Paulo Fidalgo

Paulo Fidalgo

Ai os velhos, meu Deus

Temos cada vez maior dificuldade em lidar com a velhice. Com a nossa e com a dos outros. Na minha infância não era assim. No tempo em que eu nasci as pessoas envelheciam na família e aí morriam, cuidadas pelos novos que os velhos, enquanto novos, tinham cuidado.

Os filhos viam os pais a cuidarem dos pais deles e a educação fazia-se pela evidência de amor, respeito, temor ou mero interesse nas heranças. Mas no fim do dia, os velhos iam para a cama com a certeza de que existiam mesmo, ocupavam um espaço visível e a sua realidade era tão tangível quanto a da sua descendência.

Sei bem que hoje já não somos uma sociedade de origem predominantemente rural e que a longevidade trouxe problemas de saúde dificilmente tratáveis em ambiente doméstico.
Também é verdade que a maioria dos velhos não amealha património suficiente para bastar-se a si mesma, nem recebe reformas sobre as quais possa medrar o interesse comercial dos lares profissionais.
Mas mesmo nas condições do real que temos, o estatuto social dos velhos degradou-se de forma inexplicável e inaceitável.

Se não fossem as instituições de base solidária milhares e milhares de velhos morreriam como cães abandonados por esse País fora, longe do aconchego ou da culpa das suas famílias.
Tenho extrema dificuldade em lidar com isto. Arrepia-me pensar no que será alguém ver-se no fim da vida sem um mínimo de autonomia e sem a certeza do amor de alguém do seu sangue zelando pelo que come e veste, sem uma atenção amiga às maleitas e às histórias do que foram.

Lembro-me constantemente de, em criança e adolescente, o meu Avô Francisco Fidalgo me provocar com uma conversa que durante anos me fazia chorar e que depois se transformou numa piada entre os dois.
Queixava-se ele: "vale-me a pena andar aqui a trabalhar para vós!
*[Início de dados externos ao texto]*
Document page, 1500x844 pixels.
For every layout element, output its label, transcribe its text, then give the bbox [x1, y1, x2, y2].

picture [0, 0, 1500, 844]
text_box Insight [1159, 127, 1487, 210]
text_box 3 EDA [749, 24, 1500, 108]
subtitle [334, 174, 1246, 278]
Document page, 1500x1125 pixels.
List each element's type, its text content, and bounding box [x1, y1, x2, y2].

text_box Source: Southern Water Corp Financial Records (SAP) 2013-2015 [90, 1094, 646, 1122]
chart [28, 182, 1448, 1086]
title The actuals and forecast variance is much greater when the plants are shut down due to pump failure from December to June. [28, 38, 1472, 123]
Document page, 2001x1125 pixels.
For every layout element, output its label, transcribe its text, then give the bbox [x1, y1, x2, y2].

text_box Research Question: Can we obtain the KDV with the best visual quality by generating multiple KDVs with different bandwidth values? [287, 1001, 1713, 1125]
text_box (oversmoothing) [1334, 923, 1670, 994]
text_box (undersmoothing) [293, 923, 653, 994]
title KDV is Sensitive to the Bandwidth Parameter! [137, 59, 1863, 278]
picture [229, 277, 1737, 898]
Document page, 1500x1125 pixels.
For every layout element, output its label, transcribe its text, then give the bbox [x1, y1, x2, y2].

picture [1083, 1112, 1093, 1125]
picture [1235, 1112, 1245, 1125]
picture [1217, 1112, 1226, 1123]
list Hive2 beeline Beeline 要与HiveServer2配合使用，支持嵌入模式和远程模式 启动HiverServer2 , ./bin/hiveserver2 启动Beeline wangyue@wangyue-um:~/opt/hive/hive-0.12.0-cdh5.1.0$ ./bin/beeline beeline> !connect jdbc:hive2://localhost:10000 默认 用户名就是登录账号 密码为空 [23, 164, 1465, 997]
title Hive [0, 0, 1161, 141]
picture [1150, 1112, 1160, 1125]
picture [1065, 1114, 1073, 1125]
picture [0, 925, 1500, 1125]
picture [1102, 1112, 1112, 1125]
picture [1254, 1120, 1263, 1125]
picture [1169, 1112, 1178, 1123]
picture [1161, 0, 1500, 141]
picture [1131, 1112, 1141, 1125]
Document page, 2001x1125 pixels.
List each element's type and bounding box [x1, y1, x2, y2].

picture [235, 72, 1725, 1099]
Quando morrer vendeis tudo e ainda por cima me mijais na campa".

Em miúdo levava tão a sério estas "bocas" do meu Avô que ficava extremamente zangado e chorava envergonhado por antecipação desse pecado que cometeria no futuro.

Mais tarde, a frase transformou-se em piada minha e quando não queria que o meu Avô se esforçasse ou fosse sozinho para as vinhas dizia-lhe:
- "Avô, onde é que vai a esta hora? Vale-lhe a pena andar a trabalhar como um doido! Quando morrer vendo tudo e ainda por cimo mijo-lhe na campa..."

O meu Avô Francisco fitava-me com aquela luz que lhe saía dos olhos quando estava feliz e entre dentes remordia:
-" Meu sacana, sabes muito tu...sabes muito..."

Quem dera aos velhos portugueses terem netos que ao menos lhe mijassem na sepultura. Boa parte deles vive hoje sob a ameaça de nem sequer terem quem os enterre.